#### The task
Pull every line containing "density" out of the material below.
--- Supplied data Enclosed Below ---
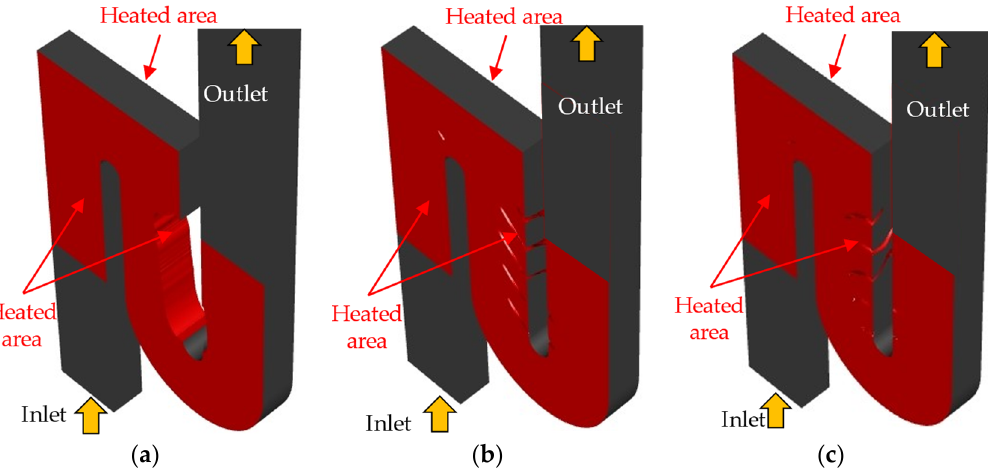
Figure 9. Models for comparison: ( a ) optimized model extracted with density filtering of 0.5 (TO model); ( b ) optimized model infilled with diamond ‐ sheet structure (TO model with diamond ‐ model); ( b ) optimized model infilled with diamond-sheet structure (TO model with diamond-TPMS); TPMS); ( c ) optimized model infilled with diamond ‐ sheet structure (TO model with gyroid ‐ TPMS). ( c ) optimized model infilled with diamond-sheet structure (TO model with gyroid-TPMS).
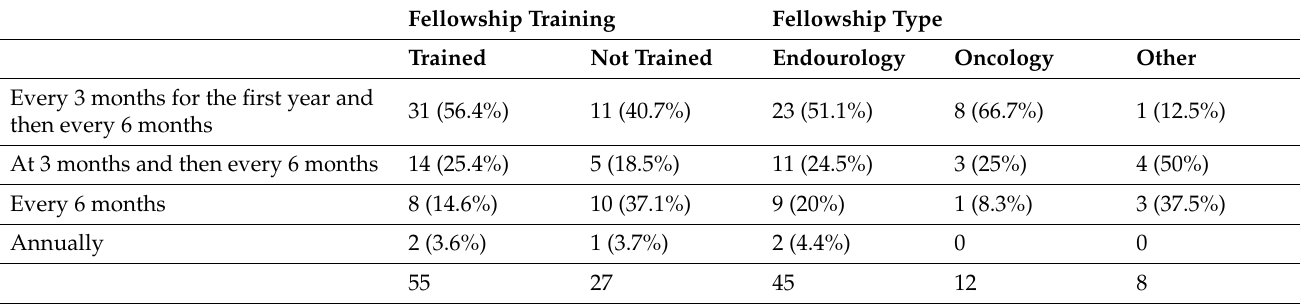
Table 3. Association between surgeon training/experience and voiding cytology test regimen.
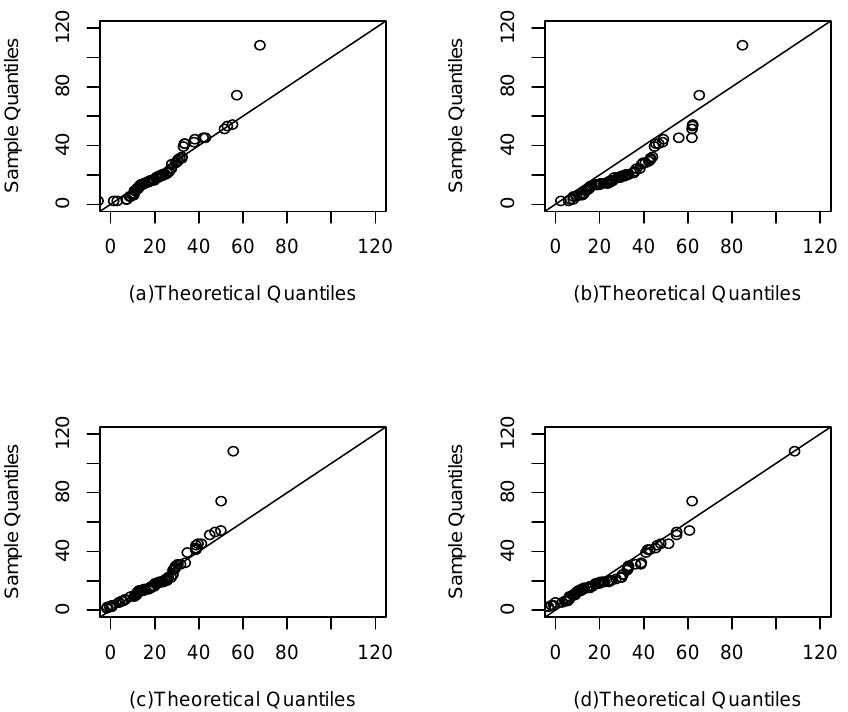
Figure 6. QQ plot for nickel concentration data set. The modified Laplace density ( a ), exponentially modified logistic density ( b ), exponentially modified Gaussian density ( c ), and exponentially modified Laplace density ( d ).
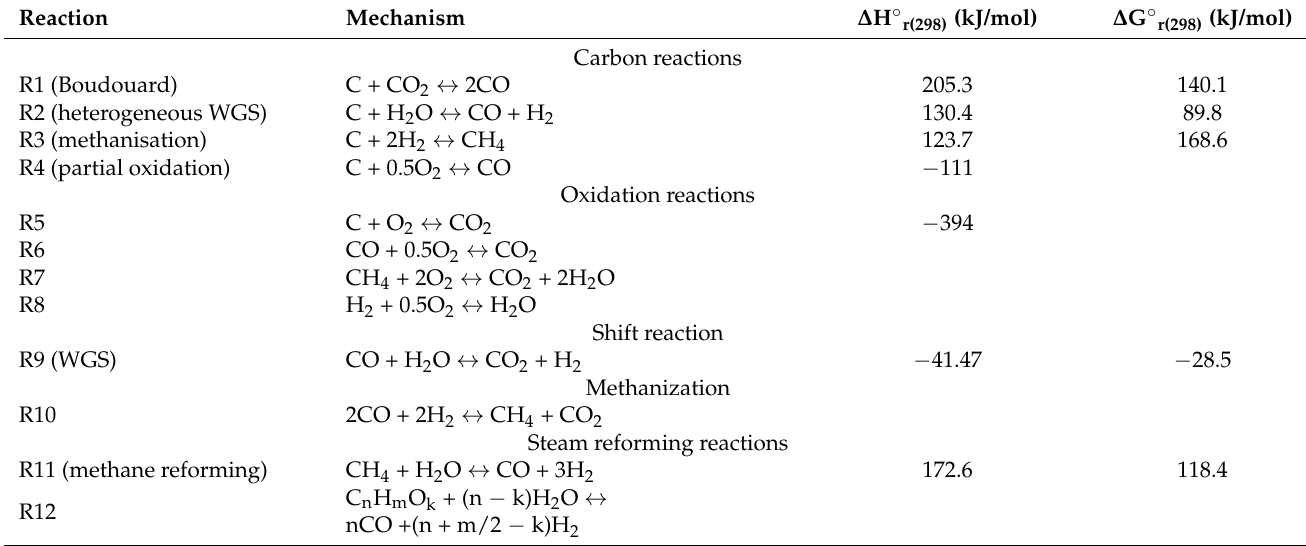
Table 8. Main gasification reactions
--- End of Enclosed Supplied data ---
#### Result of this task
Figure 9. Models for comparison: ( a ) optimized model extracted with density filtering of 0.5 (TO model); ( b ) optimized model infilled with diamond ‐ sheet structure (TO model with diamond ‐ model); ( b ) optimized model infilled with diamond-sheet structure (TO model with diamond-TPMS); TPMS); ( c ) optimized model infilled with diamond ‐ sheet structure (TO model with gyroid ‐ TPMS). ( c ) optimized model infilled with diamond-sheet structure (TO model with gyroid-TPMS).
Figure 6. QQ plot for nickel concentration data set. The modified Laplace density ( a ), exponentially modified logistic density ( b ), exponentially modified Gaussian density ( c ), and exponentially modified Laplace density ( d ).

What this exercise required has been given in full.